# [TASK STATEMENT]
In the text about Amuro, who says that Tomino created a realistic series by prioritizing Amuro and Char over the robots?

--- STUDY TEXT ---

Amuro's rivalry with Char and their subsequent final battle in the television series, the titular mobile suit stops a fatal laser beam from killing Amuro and is reduced to slag before his eyes. This final fight destroys Char's mobile suit as well, enabling Amuro to resume battling his rival. Amuro's ability to stand fight; and ultimately, choose not to fight, is a result of his liberation from his Gundam mobile suit; which is in turn a product of the series' focus on characters over the mecha themselves. In conclusion, according to Aaron J. Kane from University of Vermont, Tomino managed to create a realistic series by prioritizing on Amuro and Char rather than focus more on the robots like his previous works. The Netwtype powers Amuro shows across the television series were also seen as a metaphor for the protagonist's coming-of-age ceremony as there are several episodes where Amuro starts showing signs in regards of sexuality when being attracted by Lieutenant Matilda Ajan.

--- PROVIDED RECORDS ---

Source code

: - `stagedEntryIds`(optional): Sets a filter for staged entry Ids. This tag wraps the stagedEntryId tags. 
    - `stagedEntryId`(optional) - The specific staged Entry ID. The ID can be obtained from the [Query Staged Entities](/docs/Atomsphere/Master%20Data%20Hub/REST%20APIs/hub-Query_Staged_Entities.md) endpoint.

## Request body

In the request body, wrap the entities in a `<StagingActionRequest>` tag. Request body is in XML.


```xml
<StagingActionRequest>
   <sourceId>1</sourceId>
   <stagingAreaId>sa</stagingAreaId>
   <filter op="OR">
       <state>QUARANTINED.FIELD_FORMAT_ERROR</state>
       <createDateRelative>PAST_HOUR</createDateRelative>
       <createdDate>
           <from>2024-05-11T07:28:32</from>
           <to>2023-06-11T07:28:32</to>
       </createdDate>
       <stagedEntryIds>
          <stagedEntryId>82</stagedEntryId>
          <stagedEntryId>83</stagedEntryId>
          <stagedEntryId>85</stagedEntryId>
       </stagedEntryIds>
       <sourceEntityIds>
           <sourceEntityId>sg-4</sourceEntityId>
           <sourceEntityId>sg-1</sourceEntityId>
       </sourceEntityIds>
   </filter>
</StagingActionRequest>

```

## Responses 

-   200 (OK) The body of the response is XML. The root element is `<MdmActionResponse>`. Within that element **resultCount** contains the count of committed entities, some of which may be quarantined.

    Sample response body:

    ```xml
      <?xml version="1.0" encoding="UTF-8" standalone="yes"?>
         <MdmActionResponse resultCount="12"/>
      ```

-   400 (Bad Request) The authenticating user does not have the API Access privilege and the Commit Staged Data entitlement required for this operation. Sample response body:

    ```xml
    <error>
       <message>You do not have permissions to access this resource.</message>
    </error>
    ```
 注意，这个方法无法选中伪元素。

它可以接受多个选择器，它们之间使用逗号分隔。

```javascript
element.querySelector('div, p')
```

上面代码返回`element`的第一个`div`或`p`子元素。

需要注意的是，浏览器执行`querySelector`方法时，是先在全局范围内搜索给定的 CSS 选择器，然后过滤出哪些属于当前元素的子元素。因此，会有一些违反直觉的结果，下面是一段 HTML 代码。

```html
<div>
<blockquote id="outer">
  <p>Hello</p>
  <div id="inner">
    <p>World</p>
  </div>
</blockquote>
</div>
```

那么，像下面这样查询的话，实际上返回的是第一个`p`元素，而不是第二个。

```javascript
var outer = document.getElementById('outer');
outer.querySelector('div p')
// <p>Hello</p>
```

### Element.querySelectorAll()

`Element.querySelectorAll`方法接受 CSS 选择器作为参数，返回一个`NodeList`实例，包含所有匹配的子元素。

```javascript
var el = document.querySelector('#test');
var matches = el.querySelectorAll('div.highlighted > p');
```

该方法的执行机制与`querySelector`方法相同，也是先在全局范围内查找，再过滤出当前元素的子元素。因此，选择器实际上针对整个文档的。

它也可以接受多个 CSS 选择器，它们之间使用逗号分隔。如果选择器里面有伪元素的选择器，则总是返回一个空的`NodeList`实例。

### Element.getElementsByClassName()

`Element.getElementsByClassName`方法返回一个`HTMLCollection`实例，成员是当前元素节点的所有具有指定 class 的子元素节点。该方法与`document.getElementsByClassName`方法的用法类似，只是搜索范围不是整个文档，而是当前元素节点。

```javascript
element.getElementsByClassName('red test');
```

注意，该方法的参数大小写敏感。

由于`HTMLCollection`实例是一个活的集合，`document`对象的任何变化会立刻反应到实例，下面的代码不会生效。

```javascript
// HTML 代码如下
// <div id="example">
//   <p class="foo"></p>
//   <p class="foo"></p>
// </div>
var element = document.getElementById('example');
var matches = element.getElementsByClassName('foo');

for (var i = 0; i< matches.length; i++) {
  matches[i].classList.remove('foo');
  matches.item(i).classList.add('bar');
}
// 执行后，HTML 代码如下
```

---

# [TASK OUTPUT]
Aaron J. Kane from the University of Vermont.